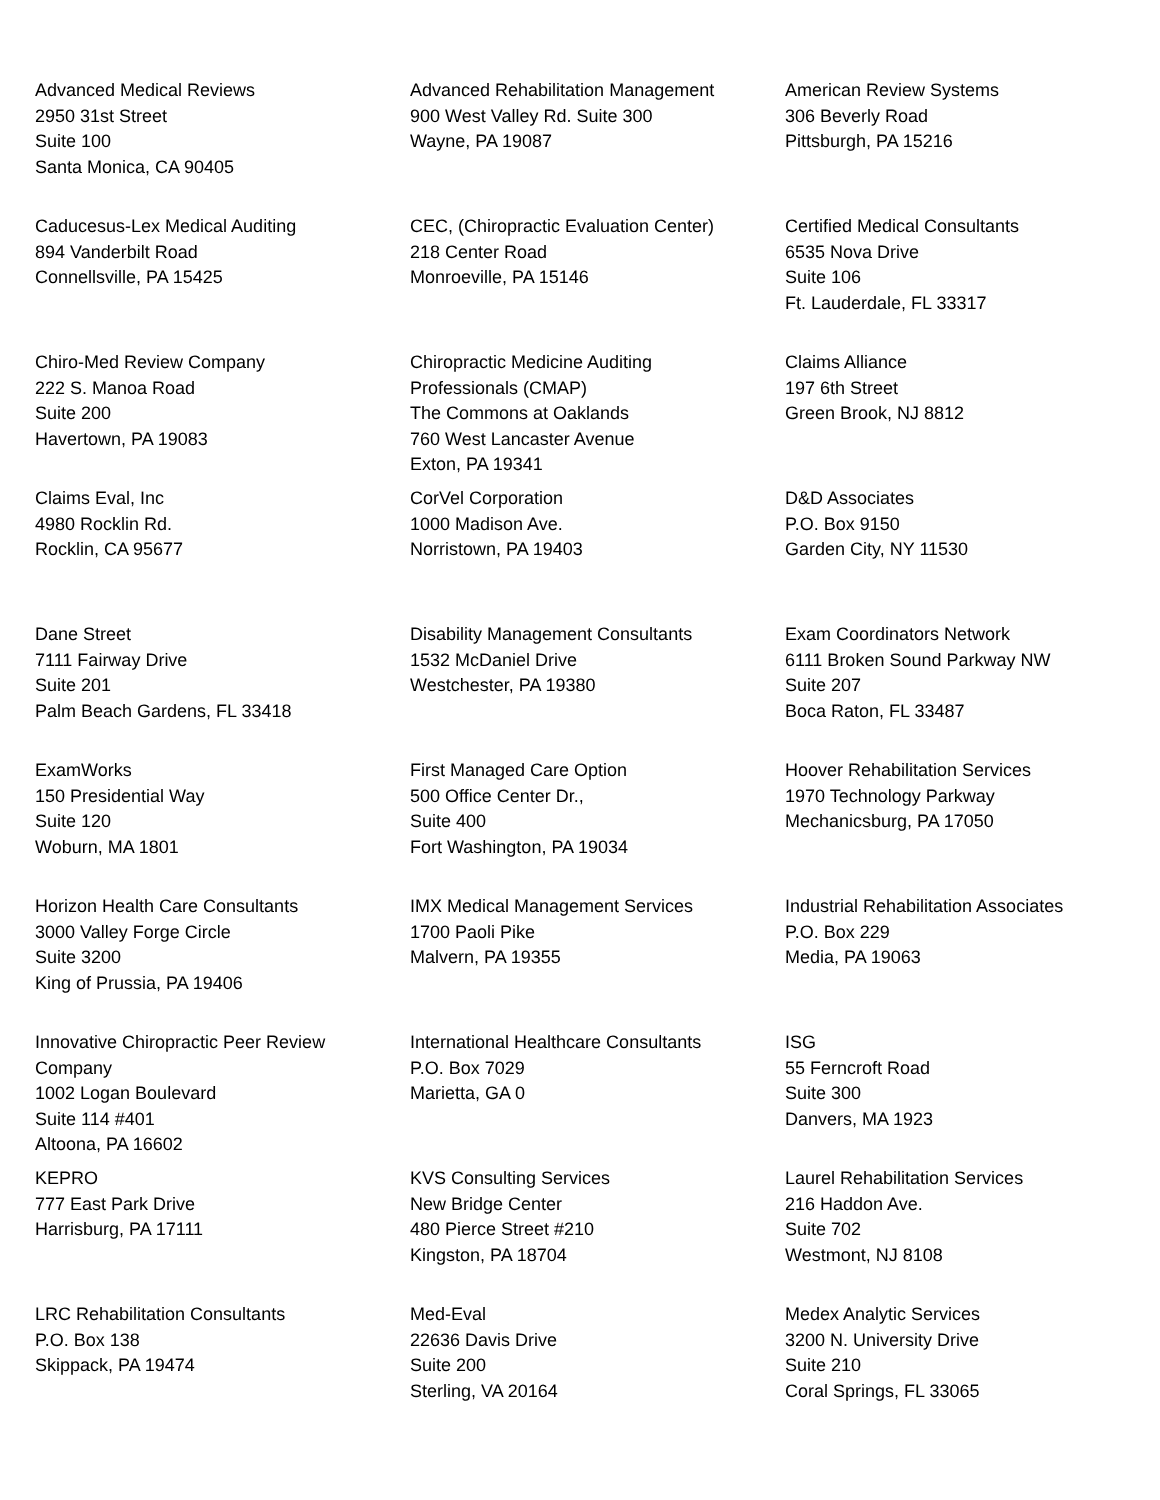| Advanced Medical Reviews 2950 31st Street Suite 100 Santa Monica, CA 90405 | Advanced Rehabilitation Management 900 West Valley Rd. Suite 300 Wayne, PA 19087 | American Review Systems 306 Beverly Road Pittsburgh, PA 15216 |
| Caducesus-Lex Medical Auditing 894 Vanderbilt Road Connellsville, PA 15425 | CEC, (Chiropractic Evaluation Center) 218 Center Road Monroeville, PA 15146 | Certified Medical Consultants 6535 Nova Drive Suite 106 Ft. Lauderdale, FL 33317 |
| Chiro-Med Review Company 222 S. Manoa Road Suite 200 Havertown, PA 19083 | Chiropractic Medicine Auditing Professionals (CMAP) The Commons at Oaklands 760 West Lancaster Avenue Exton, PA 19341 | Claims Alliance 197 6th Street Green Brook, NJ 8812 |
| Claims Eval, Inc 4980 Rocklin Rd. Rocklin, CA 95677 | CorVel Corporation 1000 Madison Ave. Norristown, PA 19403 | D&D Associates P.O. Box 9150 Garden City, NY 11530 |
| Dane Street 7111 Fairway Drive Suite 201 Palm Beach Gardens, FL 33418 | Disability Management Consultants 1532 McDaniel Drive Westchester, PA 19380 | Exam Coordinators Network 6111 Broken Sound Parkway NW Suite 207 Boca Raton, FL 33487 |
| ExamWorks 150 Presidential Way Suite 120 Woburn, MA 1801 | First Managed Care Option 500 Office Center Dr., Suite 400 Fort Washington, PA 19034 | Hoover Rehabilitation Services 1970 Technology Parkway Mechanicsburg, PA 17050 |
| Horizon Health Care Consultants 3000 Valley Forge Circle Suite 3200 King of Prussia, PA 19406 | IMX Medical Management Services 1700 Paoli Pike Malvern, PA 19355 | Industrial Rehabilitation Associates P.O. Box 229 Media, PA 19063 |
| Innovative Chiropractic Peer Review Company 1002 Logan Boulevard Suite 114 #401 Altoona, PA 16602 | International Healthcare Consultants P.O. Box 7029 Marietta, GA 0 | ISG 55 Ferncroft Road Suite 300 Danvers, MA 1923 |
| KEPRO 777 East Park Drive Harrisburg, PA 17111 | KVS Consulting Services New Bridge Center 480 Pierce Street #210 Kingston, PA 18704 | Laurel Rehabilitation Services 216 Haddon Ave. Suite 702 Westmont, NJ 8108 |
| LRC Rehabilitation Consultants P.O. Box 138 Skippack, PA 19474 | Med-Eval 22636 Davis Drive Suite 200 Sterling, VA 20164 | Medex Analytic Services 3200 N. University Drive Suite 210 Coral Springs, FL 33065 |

----

**TASK DETAILS**
The lines above from the one with "Brook, NJ 8812 |" through the one with "City, NY 11530 |" are to be duplicated exactly, ends included, with nothing added.

**REPLY TO THE EXERCISE**
| Chiro-Med Review Company 222 S. Manoa Road Suite 200 Havertown, PA 19083 | Chiropractic Medicine Auditing Professionals (CMAP) The Commons at Oaklands 760 West Lancaster Avenue Exton, PA 19341 | Claims Alliance 197 6th Street Green Brook, NJ 8812 |
| Claims Eval, Inc 4980 Rocklin Rd. Rocklin, CA 95677 | CorVel Corporation 1000 Madison Ave. Norristown, PA 19403 | D&D Associates P.O. Box 9150 Garden City, NY 11530 |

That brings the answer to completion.